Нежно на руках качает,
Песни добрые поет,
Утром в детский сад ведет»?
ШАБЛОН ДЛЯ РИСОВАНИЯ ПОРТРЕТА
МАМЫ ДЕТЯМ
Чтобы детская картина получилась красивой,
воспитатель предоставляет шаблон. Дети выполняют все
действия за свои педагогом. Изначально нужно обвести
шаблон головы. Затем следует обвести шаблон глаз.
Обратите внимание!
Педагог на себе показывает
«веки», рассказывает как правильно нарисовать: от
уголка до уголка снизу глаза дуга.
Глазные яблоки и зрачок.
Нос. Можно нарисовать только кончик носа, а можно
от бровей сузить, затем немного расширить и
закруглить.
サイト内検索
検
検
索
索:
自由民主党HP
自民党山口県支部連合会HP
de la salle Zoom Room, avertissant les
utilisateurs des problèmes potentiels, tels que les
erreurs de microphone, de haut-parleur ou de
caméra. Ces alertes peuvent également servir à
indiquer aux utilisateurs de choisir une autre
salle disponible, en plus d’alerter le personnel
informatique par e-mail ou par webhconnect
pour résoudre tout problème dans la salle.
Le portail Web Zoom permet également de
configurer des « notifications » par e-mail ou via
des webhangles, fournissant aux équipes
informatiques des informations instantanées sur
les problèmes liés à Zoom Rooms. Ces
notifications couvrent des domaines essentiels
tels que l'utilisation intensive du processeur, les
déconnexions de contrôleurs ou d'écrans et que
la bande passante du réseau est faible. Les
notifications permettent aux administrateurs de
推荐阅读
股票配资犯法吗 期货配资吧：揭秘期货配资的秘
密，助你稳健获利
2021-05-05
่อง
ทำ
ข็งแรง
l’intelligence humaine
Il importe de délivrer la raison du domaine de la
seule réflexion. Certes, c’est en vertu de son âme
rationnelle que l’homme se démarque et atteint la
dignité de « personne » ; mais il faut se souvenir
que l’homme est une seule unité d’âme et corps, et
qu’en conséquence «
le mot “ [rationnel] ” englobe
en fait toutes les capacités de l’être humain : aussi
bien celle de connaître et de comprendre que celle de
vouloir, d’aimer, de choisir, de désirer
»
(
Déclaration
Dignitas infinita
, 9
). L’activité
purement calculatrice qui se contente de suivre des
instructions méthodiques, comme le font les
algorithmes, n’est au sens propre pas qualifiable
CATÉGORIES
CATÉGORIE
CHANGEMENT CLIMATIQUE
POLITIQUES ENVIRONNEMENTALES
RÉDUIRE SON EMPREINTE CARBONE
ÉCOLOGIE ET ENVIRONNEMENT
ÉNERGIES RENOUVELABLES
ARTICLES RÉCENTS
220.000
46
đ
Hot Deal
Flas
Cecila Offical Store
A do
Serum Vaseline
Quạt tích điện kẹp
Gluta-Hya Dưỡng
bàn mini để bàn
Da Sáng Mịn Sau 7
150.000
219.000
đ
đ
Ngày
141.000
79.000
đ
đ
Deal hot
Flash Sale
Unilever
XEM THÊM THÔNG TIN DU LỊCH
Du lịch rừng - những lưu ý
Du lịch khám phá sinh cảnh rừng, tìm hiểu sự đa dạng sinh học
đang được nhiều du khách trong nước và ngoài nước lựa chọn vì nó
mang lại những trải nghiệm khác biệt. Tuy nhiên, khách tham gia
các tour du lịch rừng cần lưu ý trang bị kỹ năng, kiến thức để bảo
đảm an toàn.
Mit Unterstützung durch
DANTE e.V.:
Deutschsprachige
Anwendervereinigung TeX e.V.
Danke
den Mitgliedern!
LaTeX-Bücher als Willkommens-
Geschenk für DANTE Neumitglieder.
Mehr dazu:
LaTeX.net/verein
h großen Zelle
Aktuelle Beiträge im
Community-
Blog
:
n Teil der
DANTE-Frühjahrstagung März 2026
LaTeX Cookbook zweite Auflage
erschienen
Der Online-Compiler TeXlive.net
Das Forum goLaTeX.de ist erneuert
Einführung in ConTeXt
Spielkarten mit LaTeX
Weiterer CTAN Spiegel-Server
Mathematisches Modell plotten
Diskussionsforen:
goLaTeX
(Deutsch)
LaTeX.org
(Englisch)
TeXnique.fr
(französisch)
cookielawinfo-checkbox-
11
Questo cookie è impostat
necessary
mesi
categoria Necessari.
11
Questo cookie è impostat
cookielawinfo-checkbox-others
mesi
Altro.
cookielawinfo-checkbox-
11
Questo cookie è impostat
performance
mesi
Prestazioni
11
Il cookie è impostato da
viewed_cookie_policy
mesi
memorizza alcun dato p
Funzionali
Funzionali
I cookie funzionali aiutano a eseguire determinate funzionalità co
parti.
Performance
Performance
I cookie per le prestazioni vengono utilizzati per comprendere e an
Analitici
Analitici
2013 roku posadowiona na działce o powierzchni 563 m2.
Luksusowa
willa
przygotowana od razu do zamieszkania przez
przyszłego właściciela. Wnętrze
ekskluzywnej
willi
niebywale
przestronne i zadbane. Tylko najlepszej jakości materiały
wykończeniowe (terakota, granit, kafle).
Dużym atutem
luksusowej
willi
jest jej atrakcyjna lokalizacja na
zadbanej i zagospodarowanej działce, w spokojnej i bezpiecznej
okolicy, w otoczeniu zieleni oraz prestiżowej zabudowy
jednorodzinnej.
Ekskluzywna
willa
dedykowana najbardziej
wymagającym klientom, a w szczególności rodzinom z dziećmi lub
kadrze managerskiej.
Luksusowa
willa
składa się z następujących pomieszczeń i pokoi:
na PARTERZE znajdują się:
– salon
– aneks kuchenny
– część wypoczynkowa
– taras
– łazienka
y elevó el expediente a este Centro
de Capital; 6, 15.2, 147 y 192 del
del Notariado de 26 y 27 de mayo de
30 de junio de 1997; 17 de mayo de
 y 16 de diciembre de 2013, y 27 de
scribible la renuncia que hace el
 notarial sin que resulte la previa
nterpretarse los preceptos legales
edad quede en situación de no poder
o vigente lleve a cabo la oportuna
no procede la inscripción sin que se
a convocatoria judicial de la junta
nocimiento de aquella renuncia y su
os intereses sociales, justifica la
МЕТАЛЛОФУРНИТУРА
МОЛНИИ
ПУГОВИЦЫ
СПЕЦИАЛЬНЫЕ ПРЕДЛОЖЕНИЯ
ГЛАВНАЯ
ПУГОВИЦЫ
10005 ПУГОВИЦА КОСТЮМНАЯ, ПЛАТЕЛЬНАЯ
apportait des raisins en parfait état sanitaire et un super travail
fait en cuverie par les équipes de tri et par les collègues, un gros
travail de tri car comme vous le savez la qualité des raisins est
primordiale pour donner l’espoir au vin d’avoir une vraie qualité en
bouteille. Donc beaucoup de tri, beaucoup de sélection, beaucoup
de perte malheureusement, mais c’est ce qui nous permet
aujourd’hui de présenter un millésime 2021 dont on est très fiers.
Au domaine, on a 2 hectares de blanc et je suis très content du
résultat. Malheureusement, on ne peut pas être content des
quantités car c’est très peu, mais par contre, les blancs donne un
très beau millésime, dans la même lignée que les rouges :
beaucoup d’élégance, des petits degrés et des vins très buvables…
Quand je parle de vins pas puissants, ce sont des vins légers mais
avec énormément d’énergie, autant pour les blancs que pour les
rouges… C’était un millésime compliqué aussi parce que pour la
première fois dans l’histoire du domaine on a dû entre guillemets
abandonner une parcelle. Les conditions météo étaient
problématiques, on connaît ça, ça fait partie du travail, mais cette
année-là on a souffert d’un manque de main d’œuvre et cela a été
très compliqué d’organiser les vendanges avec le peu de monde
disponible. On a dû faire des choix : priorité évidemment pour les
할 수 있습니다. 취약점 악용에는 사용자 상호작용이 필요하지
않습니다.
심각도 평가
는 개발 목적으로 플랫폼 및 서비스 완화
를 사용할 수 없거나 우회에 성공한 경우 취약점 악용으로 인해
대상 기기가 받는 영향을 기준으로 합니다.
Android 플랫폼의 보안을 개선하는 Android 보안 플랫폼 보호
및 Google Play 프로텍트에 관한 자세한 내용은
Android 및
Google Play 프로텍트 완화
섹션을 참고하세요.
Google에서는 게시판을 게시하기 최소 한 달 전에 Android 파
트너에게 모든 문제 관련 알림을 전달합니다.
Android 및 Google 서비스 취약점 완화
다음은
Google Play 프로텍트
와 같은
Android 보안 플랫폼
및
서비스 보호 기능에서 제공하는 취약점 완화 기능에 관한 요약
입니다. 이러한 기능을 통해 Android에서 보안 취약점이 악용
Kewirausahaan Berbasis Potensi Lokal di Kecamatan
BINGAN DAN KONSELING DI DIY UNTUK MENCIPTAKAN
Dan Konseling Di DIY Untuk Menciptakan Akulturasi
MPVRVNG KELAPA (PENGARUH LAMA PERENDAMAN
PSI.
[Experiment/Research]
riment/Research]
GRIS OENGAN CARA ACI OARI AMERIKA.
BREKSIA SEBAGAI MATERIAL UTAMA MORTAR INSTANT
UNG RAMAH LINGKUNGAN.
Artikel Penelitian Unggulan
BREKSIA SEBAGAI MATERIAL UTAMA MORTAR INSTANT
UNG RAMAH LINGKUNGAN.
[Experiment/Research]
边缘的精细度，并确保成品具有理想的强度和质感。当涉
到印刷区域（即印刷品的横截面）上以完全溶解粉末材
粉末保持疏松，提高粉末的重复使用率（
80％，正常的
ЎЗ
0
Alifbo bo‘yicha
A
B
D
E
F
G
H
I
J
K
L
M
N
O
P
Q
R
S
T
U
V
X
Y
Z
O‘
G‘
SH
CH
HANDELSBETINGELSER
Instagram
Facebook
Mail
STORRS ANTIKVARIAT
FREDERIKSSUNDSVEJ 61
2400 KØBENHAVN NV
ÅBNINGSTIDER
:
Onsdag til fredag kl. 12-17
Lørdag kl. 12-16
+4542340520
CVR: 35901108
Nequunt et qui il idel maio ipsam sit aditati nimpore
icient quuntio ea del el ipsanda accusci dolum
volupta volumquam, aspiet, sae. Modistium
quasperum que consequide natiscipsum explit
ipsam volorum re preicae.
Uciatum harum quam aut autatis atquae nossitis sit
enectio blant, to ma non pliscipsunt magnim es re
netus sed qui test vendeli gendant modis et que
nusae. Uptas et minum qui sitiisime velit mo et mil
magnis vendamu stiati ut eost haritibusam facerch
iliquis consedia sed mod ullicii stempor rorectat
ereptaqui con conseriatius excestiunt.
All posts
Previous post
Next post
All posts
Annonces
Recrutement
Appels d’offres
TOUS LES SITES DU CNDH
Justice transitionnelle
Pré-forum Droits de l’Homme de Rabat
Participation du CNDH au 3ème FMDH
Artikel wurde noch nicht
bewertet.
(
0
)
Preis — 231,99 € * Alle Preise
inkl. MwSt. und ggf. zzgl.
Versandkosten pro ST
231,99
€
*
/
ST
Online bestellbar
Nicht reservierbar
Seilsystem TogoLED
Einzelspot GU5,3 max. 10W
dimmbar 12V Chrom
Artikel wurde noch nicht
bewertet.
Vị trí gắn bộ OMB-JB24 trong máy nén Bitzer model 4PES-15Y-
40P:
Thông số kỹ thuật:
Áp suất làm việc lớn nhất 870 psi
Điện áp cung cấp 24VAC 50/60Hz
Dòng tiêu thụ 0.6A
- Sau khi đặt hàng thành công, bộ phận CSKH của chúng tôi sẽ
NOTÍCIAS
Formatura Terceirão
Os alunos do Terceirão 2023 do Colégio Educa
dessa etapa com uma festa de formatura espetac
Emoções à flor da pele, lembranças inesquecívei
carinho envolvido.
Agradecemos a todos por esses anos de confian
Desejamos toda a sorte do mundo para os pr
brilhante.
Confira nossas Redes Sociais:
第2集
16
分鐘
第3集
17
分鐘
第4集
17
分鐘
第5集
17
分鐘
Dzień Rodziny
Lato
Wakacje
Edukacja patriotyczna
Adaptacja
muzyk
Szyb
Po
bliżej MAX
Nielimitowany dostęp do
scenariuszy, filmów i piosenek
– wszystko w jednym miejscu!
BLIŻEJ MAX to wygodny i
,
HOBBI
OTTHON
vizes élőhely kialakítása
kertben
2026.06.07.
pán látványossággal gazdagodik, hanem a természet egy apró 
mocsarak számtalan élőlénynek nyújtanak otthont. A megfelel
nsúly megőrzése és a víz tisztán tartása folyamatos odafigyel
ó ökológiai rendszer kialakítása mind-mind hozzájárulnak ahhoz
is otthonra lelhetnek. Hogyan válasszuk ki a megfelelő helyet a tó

- - -

§ Your assignment
Everything starting at the line containing "na PARTERZE znajdują" and ending at the line containing "primordiale pour donner" in the records above should be repeated exactly, and only that.

§ Answer space
na PARTERZE znajdują się:
– salon
– aneks kuchenny
– część wypoczynkowa
– taras
– łazienka
y elevó el expediente a este Centro
de Capital; 6, 15.2, 147 y 192 del
del Notariado de 26 y 27 de mayo de
30 de junio de 1997; 17 de mayo de
 y 16 de diciembre de 2013, y 27 de
scribible la renuncia que hace el
 notarial sin que resulte la previa
nterpretarse los preceptos legales
edad quede en situación de no poder
o vigente lleve a cabo la oportuna
no procede la inscripción sin que se
a convocatoria judicial de la junta
nocimiento de aquella renuncia y su
os intereses sociales, justifica la
МЕТАЛЛОФУРНИТУРА
МОЛНИИ
ПУГОВИЦЫ
СПЕЦИАЛЬНЫЕ ПРЕДЛОЖЕНИЯ
ГЛАВНАЯ
ПУГОВИЦЫ
10005 ПУГОВИЦА КОСТЮМНАЯ, ПЛАТЕЛЬНАЯ
apportait des raisins en parfait état sanitaire et un super travail
fait en cuverie par les équipes de tri et par les collègues, un gros
travail de tri car comme vous le savez la qualité des raisins est
primordiale pour donner l’espoir au vin d’avoir une vraie qualité en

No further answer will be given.